La ricerca è stata pubblicata sulla rivista “Science Advances”, del gruppo editoriale “Science” e tra le altri, vede come autori i professori Alessandro Rimessi e Paolo Pinton, membri del Centro interdipartimentale di ricerca per terapie innovative in fibrosi cistica dell’Università di Ferrara.

La fibrosi cistica viene spesso definita anche come la malattia invisibile: è la malattia genetica più diffusa nella popolazione che non si manifesta nell’aspetto fisico, ma che può avere effetti anche molto gravi sugli organi interni, in particolare sui polmoni. La iperproduzione di muco molto denso che caratterizza questa malattia li rende particolarmente suscettibili a infezioni e a infiammazione polmonare, fino a deteriorarne il tessuto.

Da sinistra, Paolo Pinton e Alessandro Rimessi

La strategia farmacologica studiata da Unife agisce proprio su questo lato. “Con questo lavoro abbiamo dimostrato in modelli sperimentali di fibrosi cistica che, quando è in corso un’infezione, si ha la formazione di specifici legami tra proteine presenti sulle membrane del reticolo endoplasmatico e dei mitocondri, coinvolte nel controllo dell’interazione tra gli organelli, per controllare i livelli di calcio mitocondriale – spiega il professor Rimessi -. La formazione di tale legame altera l’autofagia, il fenomeno che in condizioni di normalità dovrebbe servire a rimuovere componenti cellulari danneggiati e patogeni; questo sfocia nell’iperattivazione della risposta infiammatoria tipica della malattia”.

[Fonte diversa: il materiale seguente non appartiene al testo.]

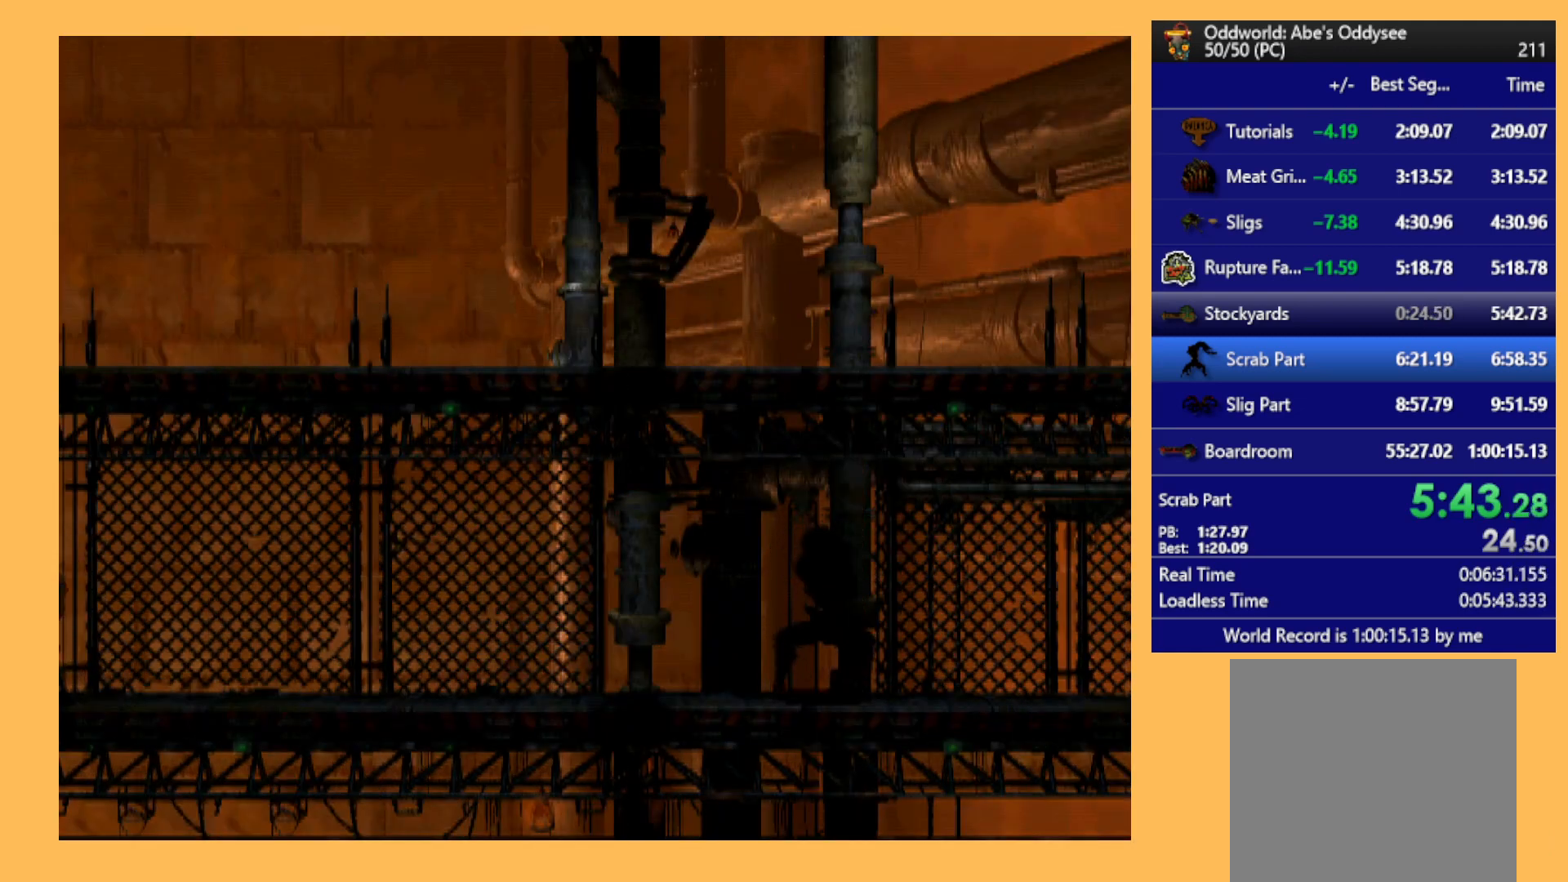
{"buttons": ["R1", "DPAD_LEFT"], "left_stick": "center", "events": []}
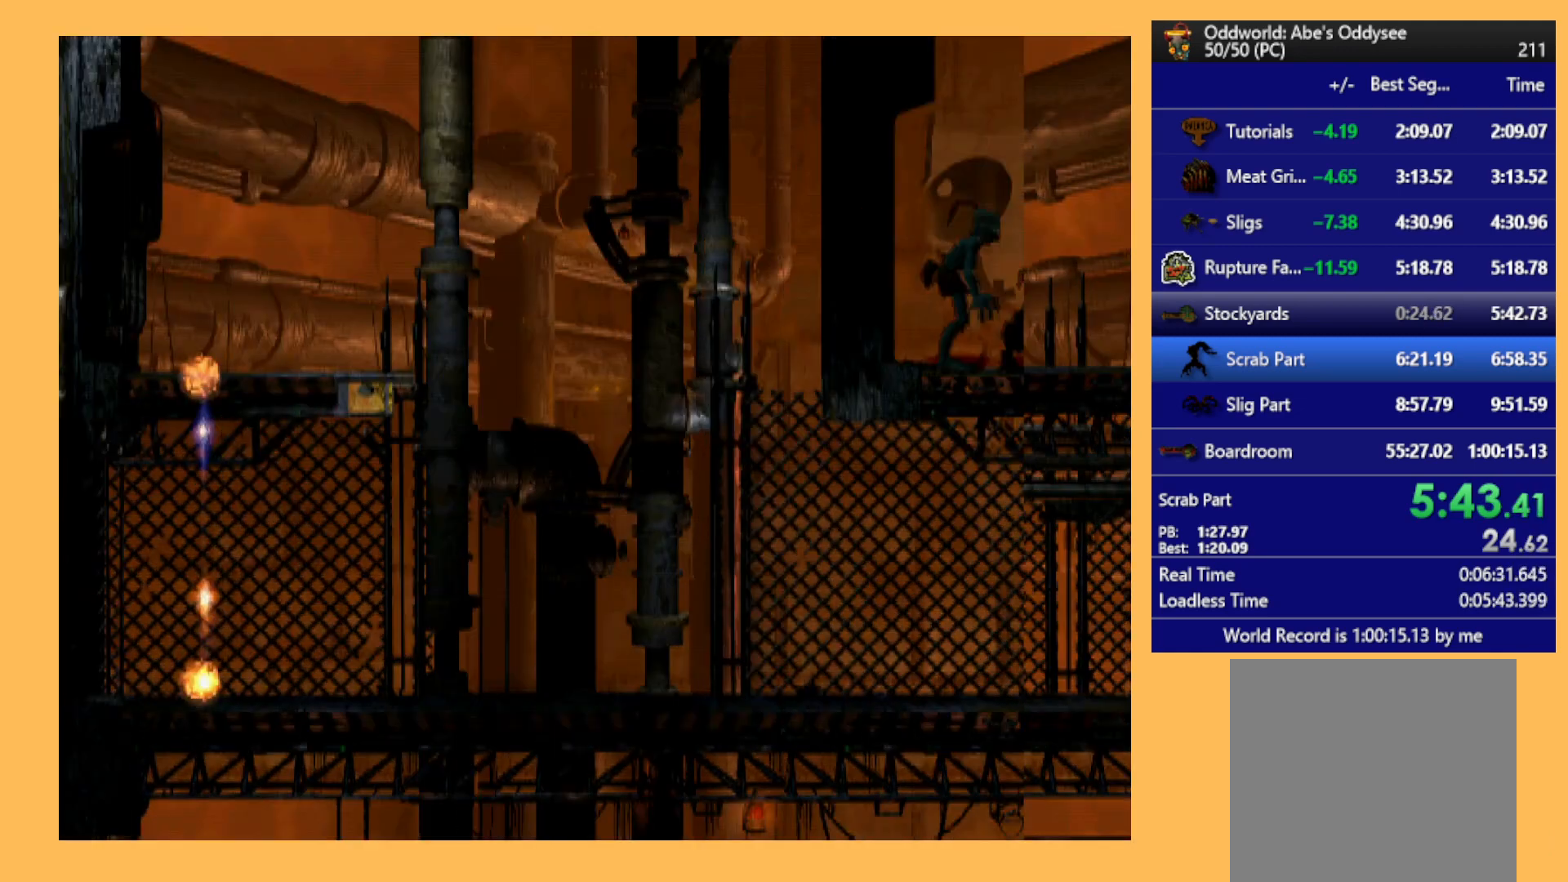
{"buttons": ["R1", "DPAD_LEFT"], "left_stick": "center", "events": []}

Dal laboratorio al paziente, la prospettiva è molto promettente: “Agendo farmacologicamente sui meccanismi di regolazione del calcio mitocondriale potremmo dunque regolare la cascata infiammatoria che causa la progressione della fibrosi cistica a livello dei bronchi” conclude Rimessi.

“Questo è un ulteriore esempio dell’importanza della ricerca preclinica – sottolinea il professor Paolo Pinton, responsabile anche del Signal Transduction Lab -. Da molti anni il mio laboratorio si occupa dello studio dei mitocondri e della segnalazione calcio in diversi contesti patologici e sempre più ci stiamo spingendo verso studi con potenziali ricadute in ambito clinico. Anche se oggi le persone che soffrono di fibrosi cistica hanno a disposizione alcune opzioni terapeutiche, non esiste ancora una cura unica e definitiva. Lo sforzo della ricerca è dunque quello di elaborare delle nuove strategie per accrescere la qualità e la durata di vita di chi ne è affetto”, conclude Pinton, che sottolinea inoltre che il risultato è frutto di una proficua interazione tra diversi collaboratori presenti sul territorio nazionale e internazionale.

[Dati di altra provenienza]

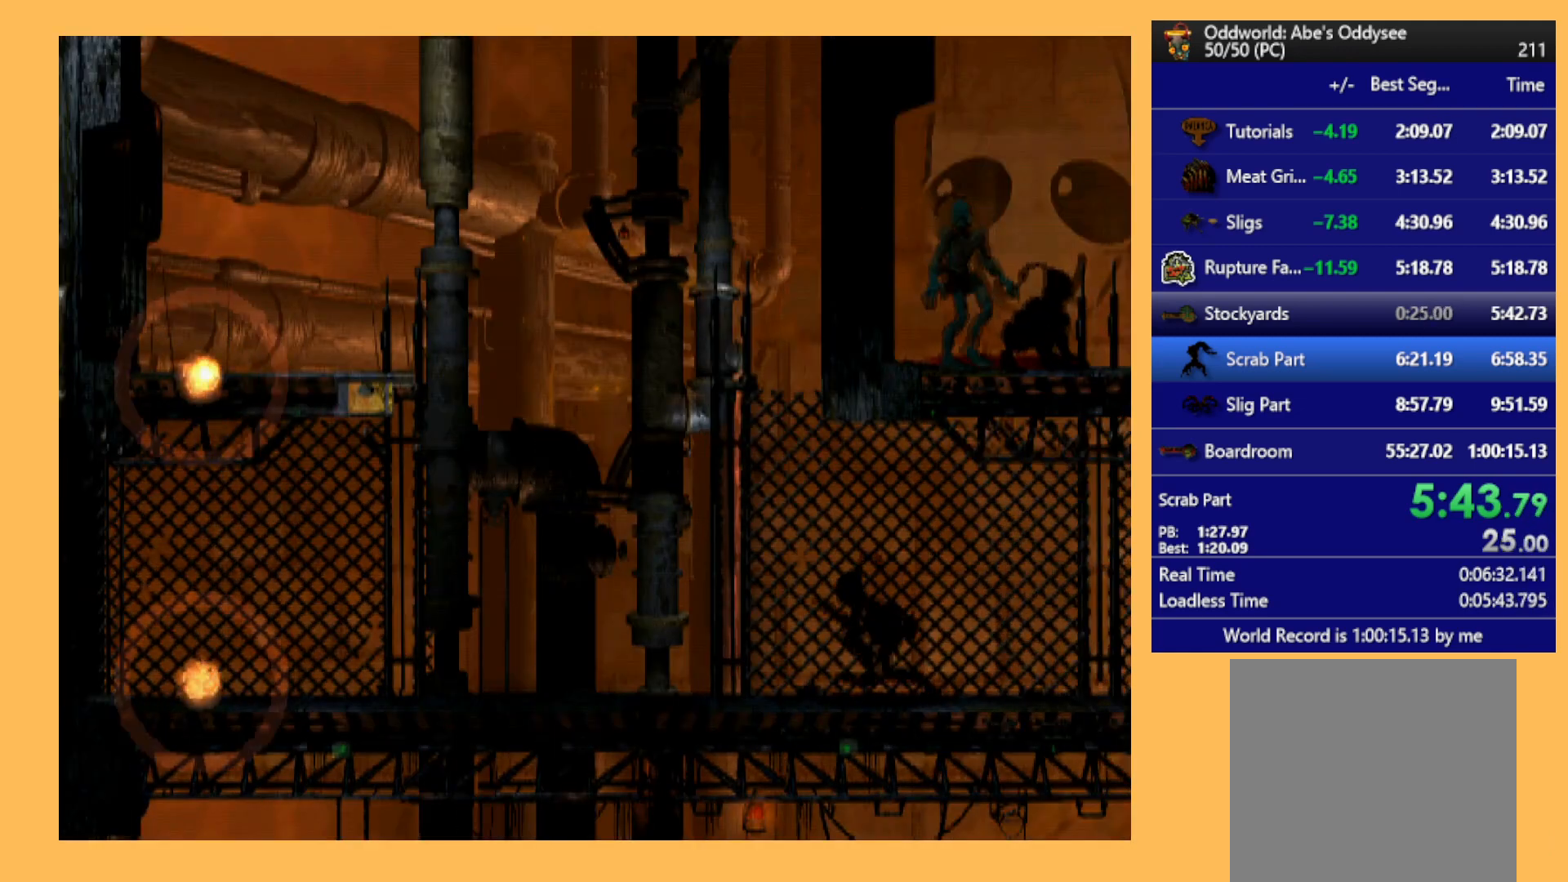
{"buttons": ["Y", "R1", "DPAD_UP", "DPAD_LEFT"], "left_stick": "center", "events": [[400, "DPAD_UP", "down"], [467, "Y", "down"]]}
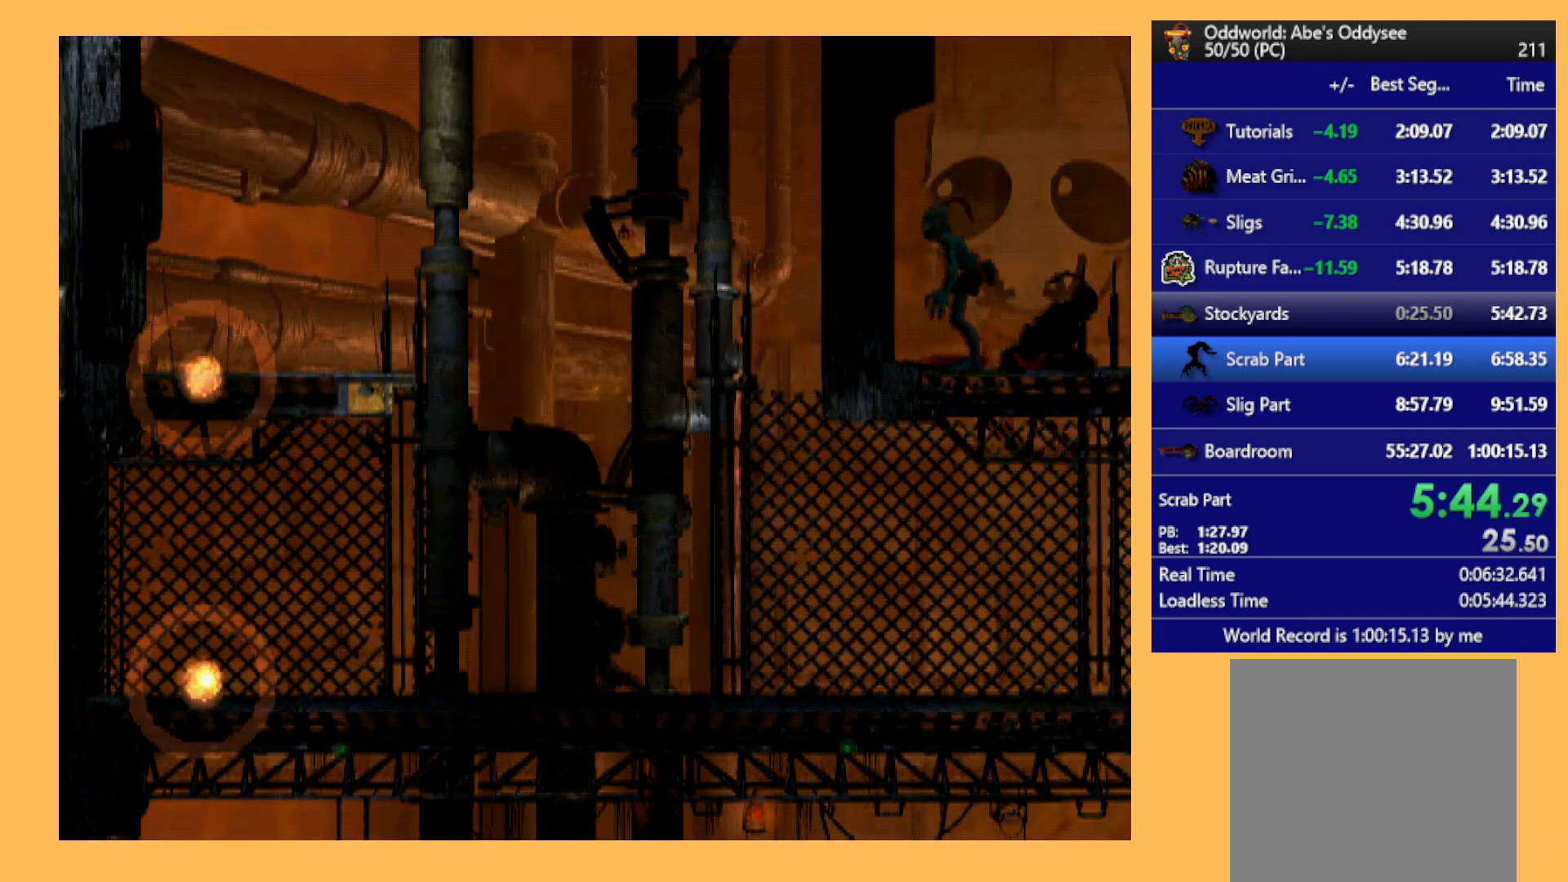
{"buttons": ["DPAD_UP"], "left_stick": "center", "events": [[200, "DPAD_LEFT", "up"], [433, "Y", "up"], [500, "R1", "up"]]}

Al progetto hanno contribuito altri membri di Unife: Chiara Pozzato, Lorenzo Carparelli, Anna Talarico, Claudio Trapella e Giulio Cabrini. Con loro altri collaboratori non Unife che si sono adoperati nell’ottenimento di questo risultato: Alice Rossi, Serena Ranucci, Ida De Fino, Cristina Cigana, , Mariusz R. Wieckowski, Carla M. P. Ribeiro, Giacomo Rossi, Alessandra Bragonzi.